**In this blog post, I tackle a question that you recurringly see on a lot of boards. We are going to calculate the cumulative sum, but within a group that the rows belong to.**

*Thanks to vegetableagony for pointing out that, depending on the size of the dataset, other conclusions can be drawn. That’s why edited this post and benchmarked several solutions on a small and large dataset.*

## Small datasets

First, let’s create the data and load the packages we’ll be using throughout this post.

library(dplyr) library(data.table) data('mtcars') dt <- data.table(mtcars) df <- copy(mtcars)

We will try to get the cumulative sum of the column *hp*, grouped by *cyl* and *gear*. (I know, it makes no sense)

First, let’s try to do it with only base functions. The underused function *ave* will return the cumulative sum by group in a single vector. So you’ll have to concatenate it to your data frame. The median time is **425 microseconds.**

with( df[order(df$hp),], ave(hp, cyl, gear, FUN = cumsum) )

Next, we’ll use ddply from the plyr package. This will return the data frame with the cumulative sum by group as a new column of the data frame. When we test this, we can clearly see that this is ten times slower: **4500 microseconds**.

ddply( df[order(df$hp),], .(cyl, gear), .fun = transform, cumulative_sum = (cumsum(hp)) )

Next up, dplyr. The following chain of functions will return a tibble with the cumulative sum by group as a new column. Not as fast as the first solution, but still a lot faster than *ddply()*: **830 microseconds**.

df %>% arrange(hp) %>% group_by(hp) %>% mutate(cumulative_sum = cumsum(hp))

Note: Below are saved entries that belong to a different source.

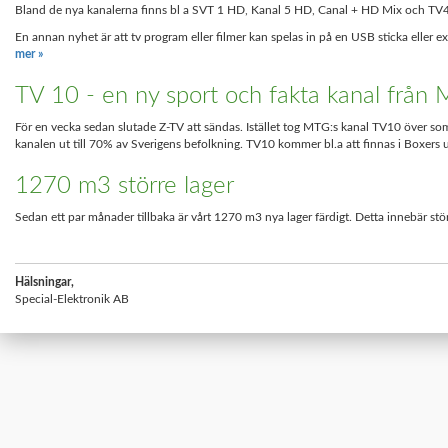
Bland de nya kanalerna finns bl a SVT 1 HD, Kanal 5 HD, Canal + HD Mix och T
En annan nyhet är att tv program eller filmer kan spelas in på en USB sticka eller e
mer »
TV 10 - en ny sport och fakta kanal från
För en vecka sedan slutade Z-TV att sändas. Istället tog MTG:s kanal TV10 över s
kanalen ut till 70% av Sverigens befolkning. TV10 kommer bl.a att finnas i Boxers u
1270 m3 större lager
Sedan ett par månader tillbaka är vårt 1270 m3 nya lager färdigt. Detta innebär st
Hälsningar,
Special-Elektronik AB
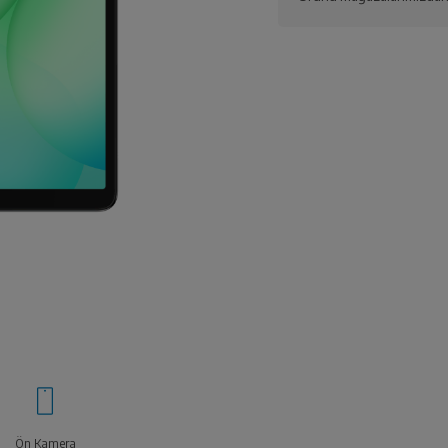
Ön Kamera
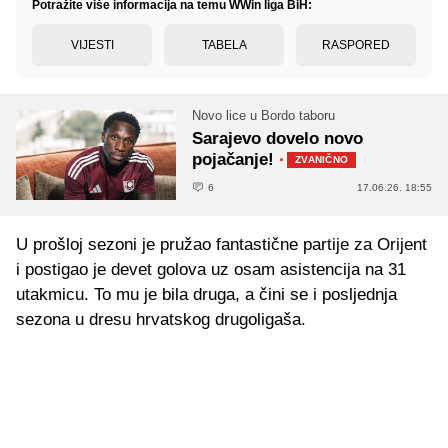
Potražite više informacija na temu WWin liga BiH:
VIJESTI
TABELA
RASPORED
Novo lice u Bordo taboru
Sarajevo dovelo novo
pojačanje!
·
ZVANIČNO
6
17.06.26. 18:55
U prošloj sezoni je pružao fantastične partije za Orijent
i postigao je devet golova uz osam asistencija na 31
utakmicu. To mu je bila druga, a čini se i posljednja
sezona u dresu hrvatskog drugoligaša.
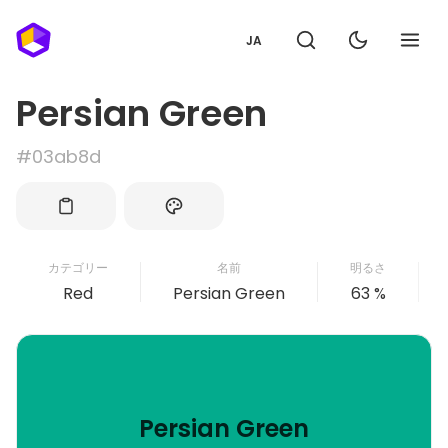
JA
Persian Green
#03ab8d
カテゴリー
名前
明るさ
Red
Persian Green
63 %
Persian Green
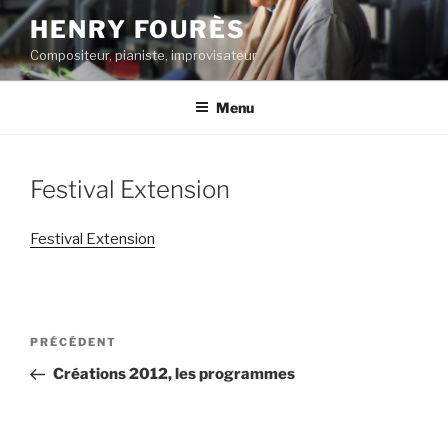
Aller
HENRY FOURÈS
au
Compositeur, pianiste, improvisateur
contenu
principal
Menu
Festival Extension
Festival Extension
Navigation
Article
PRÉCÉDENT
de
précédent
Créations 2012, les programmes
l’article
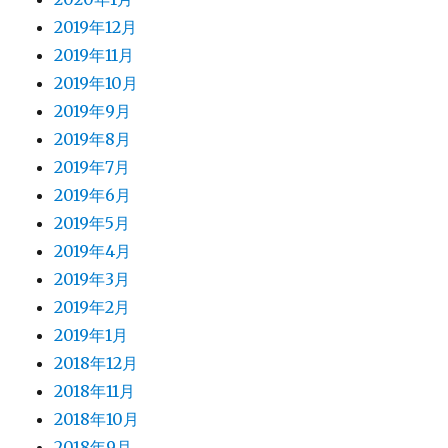
2019年12月
2019年11月
2019年10月
2019年9月
2019年8月
2019年7月
2019年6月
2019年5月
2019年4月
2019年3月
2019年2月
2019年1月
2018年12月
2018年11月
2018年10月
2018年9月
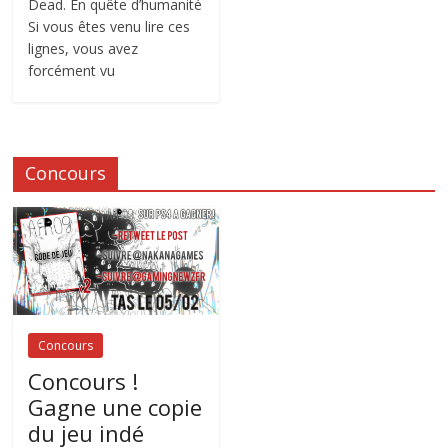
Dead. En quête d’humanité
Si vous êtes venu lire ces
lignes, vous avez
forcément vu
Concours
Concours
Concours !
Gagne une copie
du jeu indé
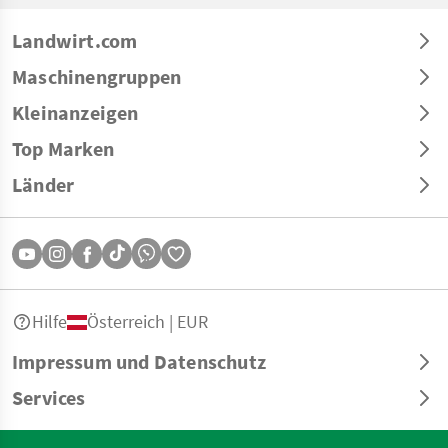
Landwirt.com
Maschinengruppen
Kleinanzeigen
Top Marken
Länder
Hilfe
Österreich | EUR
Impressum und Datenschutz
Services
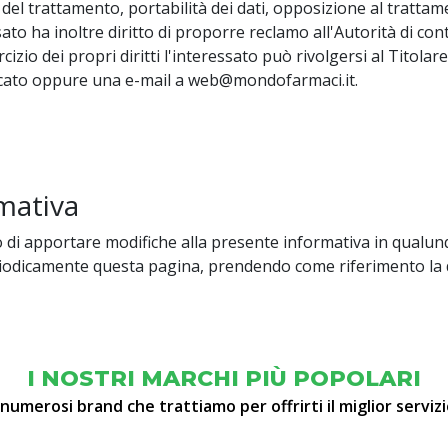
ne del trattamento, portabilità dei dati, opposizione al tratta
to ha inoltre diritto di proporre reclamo all'Autorità di con
cizio dei propri diritti l'interessato può rivolgersi al Titol
ndicato oppure una e-mail a web@mondofarmaci.it.
mativa
ritto di apportare modifiche alla presente informativa in qua
riodicamente questa pagina, prendendo come riferimento la da
I NOSTRI MARCHI PIÙ POPOLARI
 numerosi brand che trattiamo per offrirti il miglior servizi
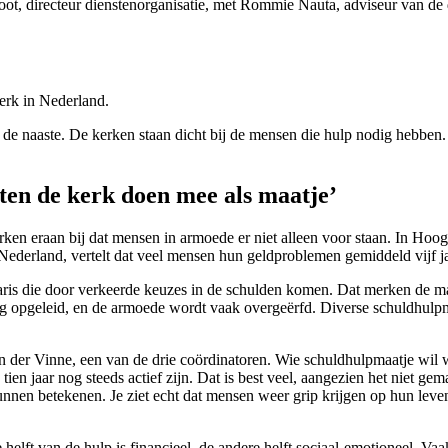
t, directeur dienstenorganisatie, met Rommie Nauta, adviseur van de di
erk in Nederland.
de naaste. De kerken staan dicht bij de mensen die hulp nodig hebben.
en de kerk doen mee als maatje’
ken eraan bij dat mensen in armoede er niet alleen voor staan.
In Hoog
ederland, vertelt dat veel mensen hun geldproblemen gemiddeld vijf jaa
aris die door verkeerde keuzes in de schulden komen. Dat merken de ma
ag opgeleid, en de armoede wordt vaak overgeërfd. Diverse schuldhulpma
 der Vinne, een van de drie coördinatoren. Wie schuldhulpmaatje wil w
en jaar nog steeds actief zijn. Dat is best veel, aangezien het niet ge
unnen betekenen. Je ziet echt dat mensen weer grip krijgen op hun leve
helft van de hulp is financieel, de andere helft sociaal-emotioneel. Va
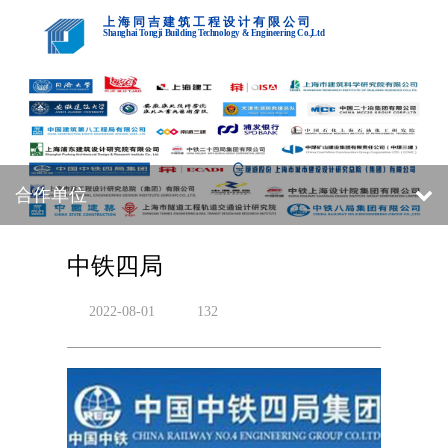
上海同吉建筑工程设计有限公司
Shanghai Tongji Building Technology & Engineering Co.,Ltd
合作单位
中铁四局
2022-08-01
132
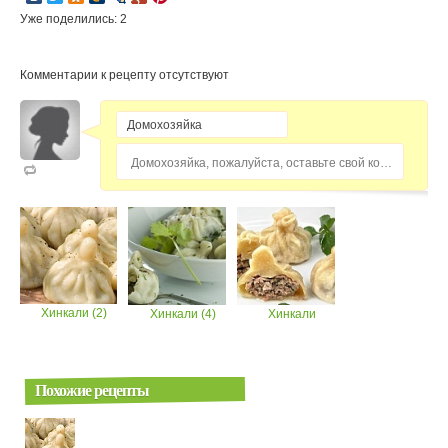
Уже поделились: 2
Комментарии к рецепту отсутствуют
Домохозяйка, пожалуйста, оставьте свой комментарий...
Хинкали (2)
Хинкали (4)
Хинкали
Похожие рецепты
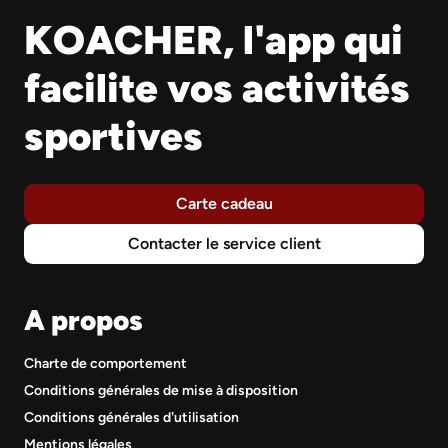
KOACHER, l'app qui
facilite vos activités
sportives
Carte cadeau
Contacter le service client
A propos
Charte de comportement
Conditions générales de mise à disposition
Conditions générales d'utilisation
Mentions légales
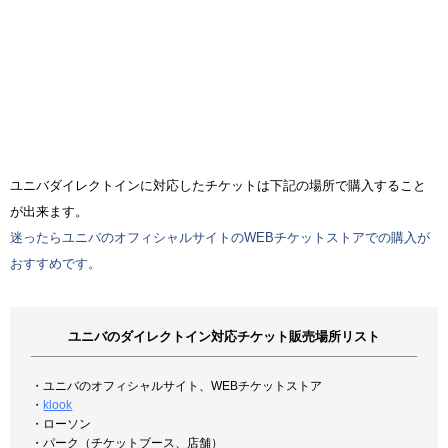
ユニバダイレクトインに対応したチケットは下記の場所で購入すること
が出来ます。
迷ったらユニバのオフィシャルサイトのWEBチケットストアでの購入が
おすすめです。
ユニバのダイレクトイン対応チケット販売場所リスト
・ユニバのオフィシャルサイト、WEBチケットストア
・
klook
・ローソン
・パーク（チケットブース、店舗）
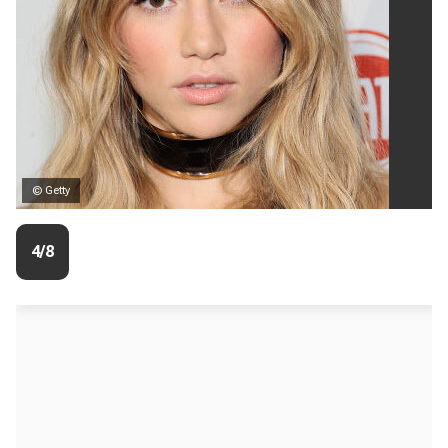
© Getty
4/8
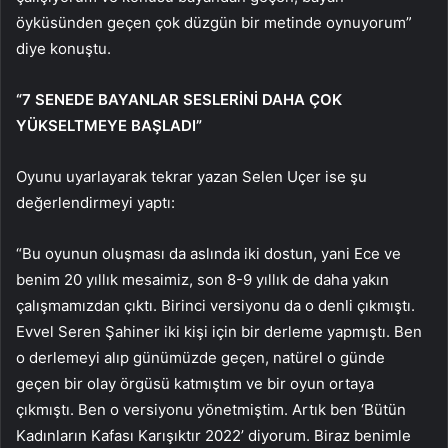
öyküsünden geçen çok düzgün bir metinde oynuyorum”
diye konuştu.
“7 SENEDE BAYANLAR SESLERİNİ DAHA ÇOK
YÜKSELTMEYE BAŞLADI”
Oyunu uyarlayarak tekrar yazan Selen Uçer ise şu
değerlendirmeyi yaptı:
“Bu oyunun oluşması da aslında iki dostun, yani Ece ve
benim 20 yıllık mesaimiz, son 8-9 yıllık de daha yakın
çalışmamızdan çıktı. Birinci versiyonu da o denli çıkmıştı.
Evvel Seren Şahiner iki kişi için bir derleme yapmıştı. Ben
o derlemeyi alıp günümüzde geçen, natürel o günde
geçen bir olay örgüsü katmıştım ve bir oyun ortaya
çıkmıştı. Ben o versiyonu yönetmiştim. Artık ben ‘Bütün
Kadınların Kafası Karışıktır 2022’ diyorum. Biraz benimle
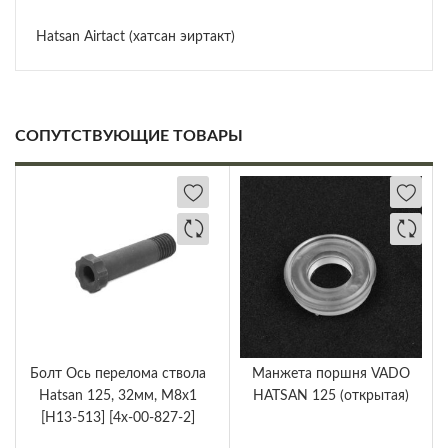
Hatsan Airtact (хатсан эиртакт)
СОПУТСТВУЮЩИЕ ТОВАРЫ
Болт Ось перелома ствола
Манжета поршня VADO
Hatsan 125, 32мм, М8х1
HATSAN 125 (открытая)
[H13-513] [4x-00-827-2]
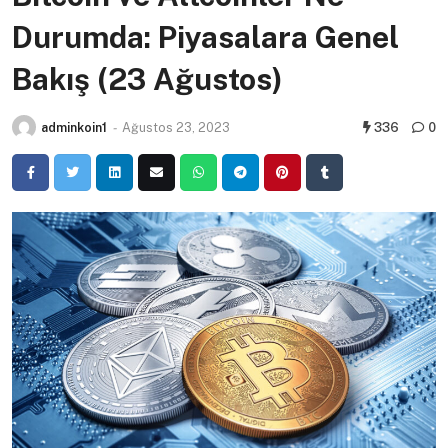
Durumda: Piyasalara Genel
Bakış (23 Ağustos)
adminkoin1
-
Ağustos 23, 2023
336
0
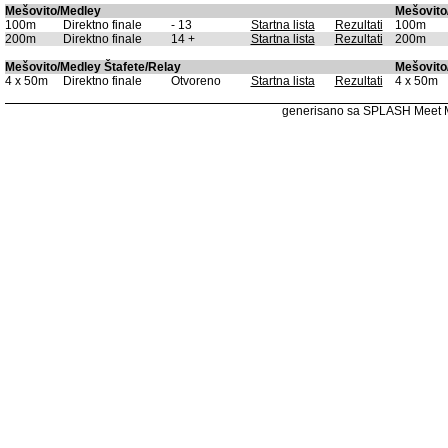
Mešovito/Medley
Mešovito
100m
Direktno finale
- 13
Startna lista
Rezultati
100m
200m
Direktno finale
14 +
Startna lista
Rezultati
200m
Mešovito/Medley Štafete/Relay
Mešovito
4 x 50m
Direktno finale
Otvoreno
Startna lista
Rezultati
4 x 50m
generisano sa SPLASH Meet 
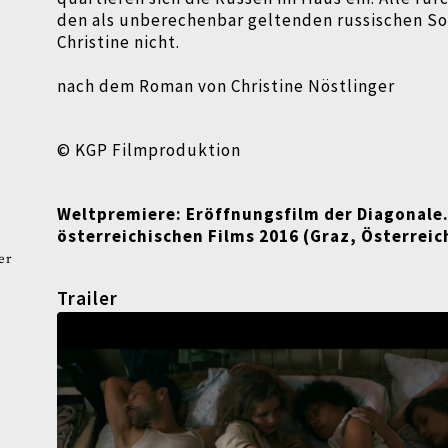
den als unberechenbar
geltenden russischen So
Christine nicht.
nach dem Roman von Christine Nöstlinger
© KGP Filmproduktion
Weltpremiere:
Eröffnungsfilm der Diagonale.
österreichischen
Films 2016 (Graz, Österreic
er
Trailer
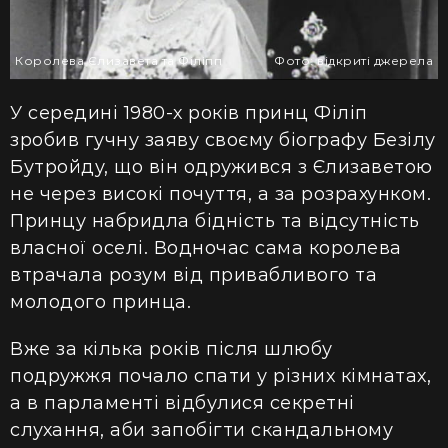
Королева Єлизавета та Філіпп
Фото: відкриті джерела
У середині 1980-х років принц Філіп
зробив гучну заяву своєму біографу Безілу
Бутройду, що він одружився з Єлизаветою
не через високі почуття, а за розрахунком.
Принцу набридла бідність та відсутність
власної оселі. Водночас сама королева
втрачала розум від привабливого та
молодого принца.
Вже за кілька років після шлюбу
подружжя почало спати у різних кімнатах,
а в парламенті відбулися секретні
слухання, аби запобігти скандальному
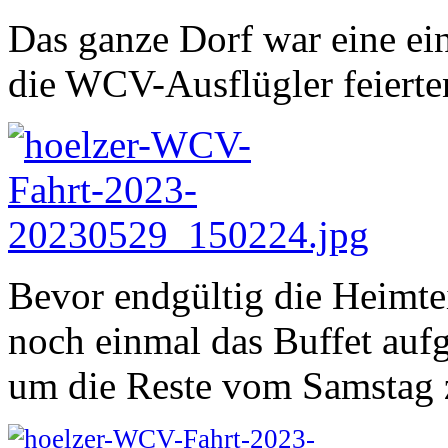
Das ganze Dorf war eine ei
die WCV-Ausflügler feierte
Bevor endgültig die Heimte
noch einmal das Buffet auf
um die Reste vom Samstag 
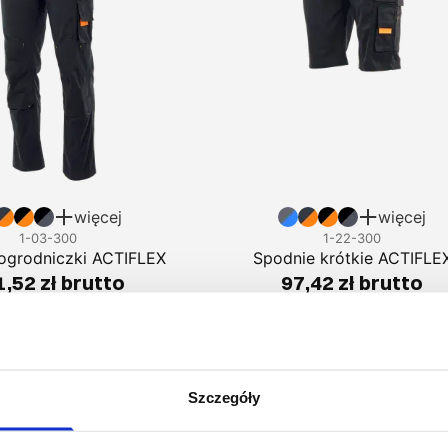
więcej
więcej
1-03-300
1-22-300
ogrodniczki ACTIFLEX
Spodnie krótkie ACTIFLE
,52 zł brutto
97,42 zł brutto
Podobne produkty
Szczegóły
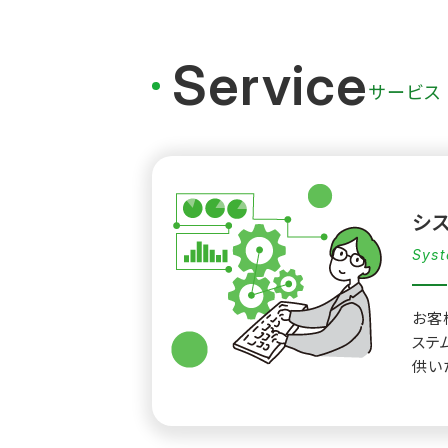
Service
サービス
シ
Syst
お客
ステ
供い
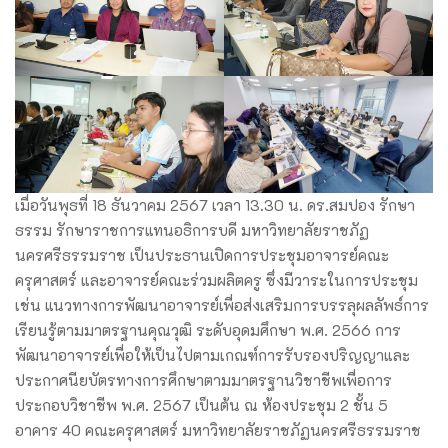
เมื่อวันพุธที่ 18 ธันวาคม 2567 เวลา 13.30 น. ดร.สมปอง รักษา
ธรรม รักษาราชการแทนอธิการบดี มหาวิทยาลัยราชภัฏ
นครศรีธรรมราช เป็นประธานเปิดการประชุมอาจารย์คณะ
ครุศาสตร์ และอาจารย์คณะร่วมผลิตครู ซึ่งมีวาระในการประชุม
เช่น แนวทางการพัฒนาอาจารย์เพื่อส่งเสริมการบรรลุผลลัพธ์การ
เรียนรู้ตามมาตรฐานคุณวุฒิ ระดับอุดมศึกษา พ.ศ. 2566 การ
พัฒนาอาจารย์เพื่อให้เป็นไปตามเกณฑ์การรับรองปริญญาและ
ประกาศนียบัตรทางการศึกษาตามมาตรฐานวิชาชีพเพื่อการ
ประกอบวิชาชีพ พ.ศ. 2567 เป็นต้น ณ ห้องประชุม 2 ชั้น 5
อาคาร 40 คณะครุศาสตร์ มหาวิทยาลัยราชภัฏนครศรีธรรมราช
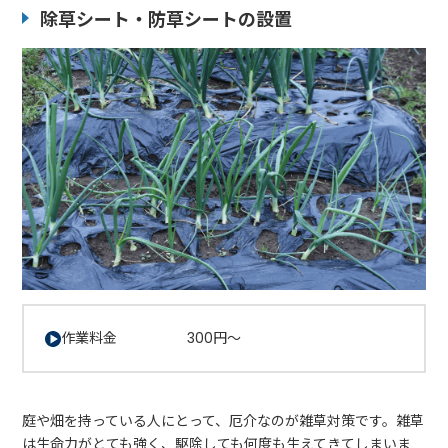
除草シート・防草シートの設置
作業料金 300円～
庭や畑を持っている人にとって、厄介なのが雑草対策です。雑草
は生命力がとても強く、駆除しても何度も生えてきてしまいま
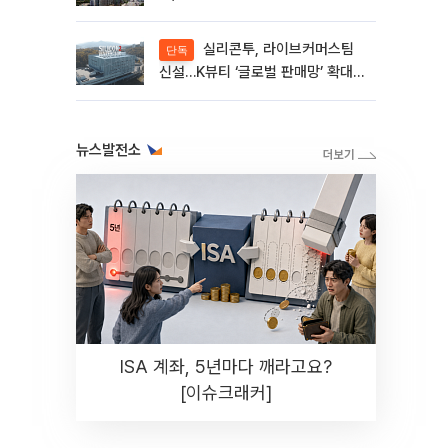
실리콘투, 라이브커머스팀
단독
신설…K뷰티 ‘글로벌 판매망’ 확대
속도[K뷰티 라방戰]
뉴스발전소
ISA 계좌, 5년마다 깨라고요?
[이슈크래커]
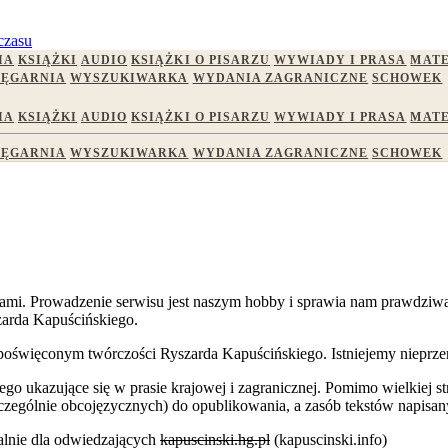
czasu
IA
KSIĄŻKI
AUDIO
KSIĄŻKI O PISARZU
WYWIADY I PRASA
MATE
IĘGARNIA
WYSZUKIWARKA
WYDANIA ZAGRANICZNE
SCHOWEK
IA
KSIĄŻKI
AUDIO
KSIĄŻKI O PISARZU
WYWIADY I PRASA
MATE
IĘGARNIA
WYSZUKIWARKA
WYDANIA ZAGRANICZNE
SCHOWEK
kami. Prowadzenie serwisu jest naszym hobby i sprawia nam prawdziwą
arda Kapuścińskiego.
poświęconym twórczości Ryszarda Kapuścińskiego. Istniejemy nieprze
 ukazujące się w prasie krajowej i zagranicznej. Pomimo wielkiej stra
w (szczególnie obcojęzycznych) do opublikowania, a zasób tekstów napi
alnie dla odwiedzających
kapuscinski.hg.pl
(kapuscinski.info)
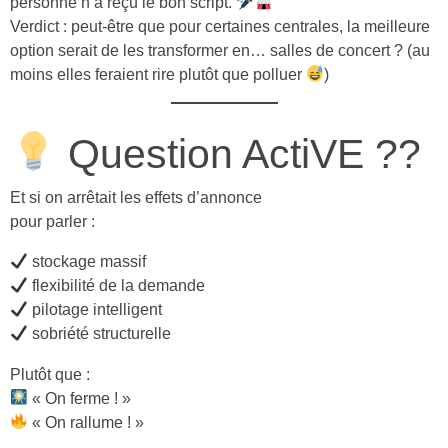
personne n’a reçu le bon script.
Verdict : peut-être que pour certaines centrales, la meilleure
option serait de les transformer en… salles de concert ? (au
moins elles feraient rire plutôt que polluer
)
Question ActiVE ??
Et si on arrêtait les effets d’annonce
pour parler :
stockage massif
flexibilité de la demande
pilotage intelligent
sobriété structurelle
Plutôt que :
« On ferme ! »
« On rallume ! »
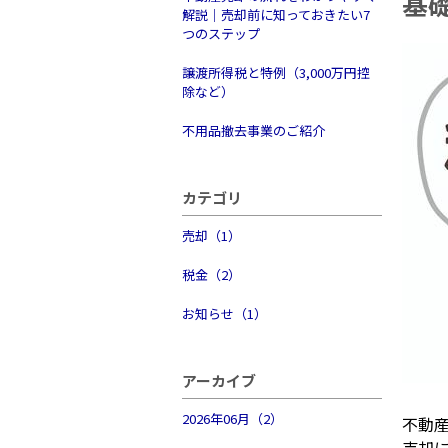
基
解説｜売却前に知っておきたい7
つのステップ
譲渡所得税と特例（3,000万円控
除など）
不用品撤去事業のご紹介
カテゴリ
売却（1）
税金（2）
お知らせ（1）
アーカイブ
2026年06月（2）
不動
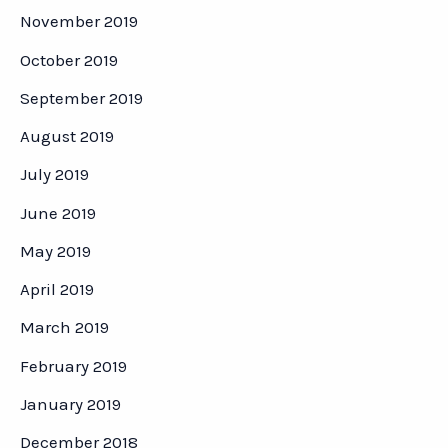
November 2019
October 2019
September 2019
August 2019
July 2019
June 2019
May 2019
April 2019
March 2019
February 2019
January 2019
December 2018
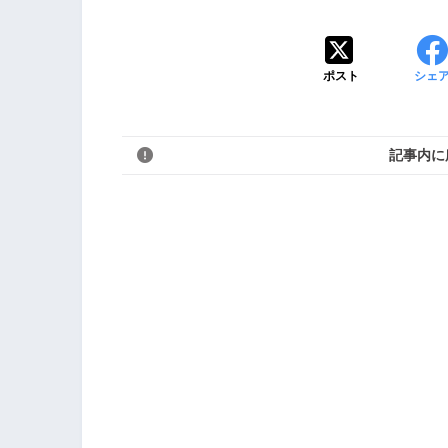
ポスト
シェ
記事内に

Finally, let’s go with data.table. I propose two solutions. The first one returns the cumulative sum by group and the columns it was grouped by. The second column adds the cumulative sum by group as a new column to the data frame. Both solutions are somewhat slow (**2200 microseconds**), which isn’t what we expect from data.table.

dt[order(hp)][,.(cumulative_sum = cumsum(hp)), by = .(cyl, gear)] dt[order(hp)][,cumulative_sum := cumsum(hp), by = .(cyl, gear)]

## Large datasets

Let’s load the *flights* dataset.

library(nycflights13) dt <- data.table(flights) df <- copy(flights)

Let’s try the *ave* solution first. Given the size of the dataset, this is a lot slower. A median time of **1160 microseconds**.

with( df[order(df$dep_delay),], ave(dep_delay, carrier, year, FUN = cumsum) )

So, let’s go with the *ddply *solution now. Compared to *ave*, it’s five to six stimes slower: **6170 microseconds**. For small datasets, it was a factor 10, now it’s only factor 6, so that’s an improvement, I guess? 🙂

ddply( df[order(df$dep_delay),], .(carrier, year), .fun = transform, cumulative_sum = (cumsum(dep_delay)) )

Next up is *dplyr*. For the small dataset, it took double the time to generate the result. Now, it’s a little faster than the *ave* solution: **980 microseconds**.

df %>% arrange(dep_delay) %>% group_by(carrier, year) %>% mutate(cumulative_sum = cumsum(dep_delay))

Finally, I’m going for *data.table* again. Surprisingly, it gets the job done in **600 microseconds**. This is what we expect, given the advertised speed of data.table.

dt[order(dep_delay)][,.(cumulative_sum = cumsum(dep_delay)), by = .(carrier, year)] dt[order(dep_delay)][,cumulative_sum := cumsum(dep_delay), by = .(carrier, year)]

## Conclusion

Conclusion, for small datasets, the base function *ave* is the fastest solution. As you can see, sometimes you have to kill your darlings. Yet for big datasets, nothing beats data.table.

Great succes!

On Reddit I show how you can get substantially faster grouped cumulative sum times using data.table especially when using larger example datasets than the fairly small mtcars sample you use here.

https://www.reddit.com/r/rstats/comments/hkk3h4/benchmarking_the_cumulative_sum_by_group_in_r/fwttjkl?utm_source=share&utm_medium=web2x

Thanks, Rob. I’m going to update the blog post to elaborate on your findings!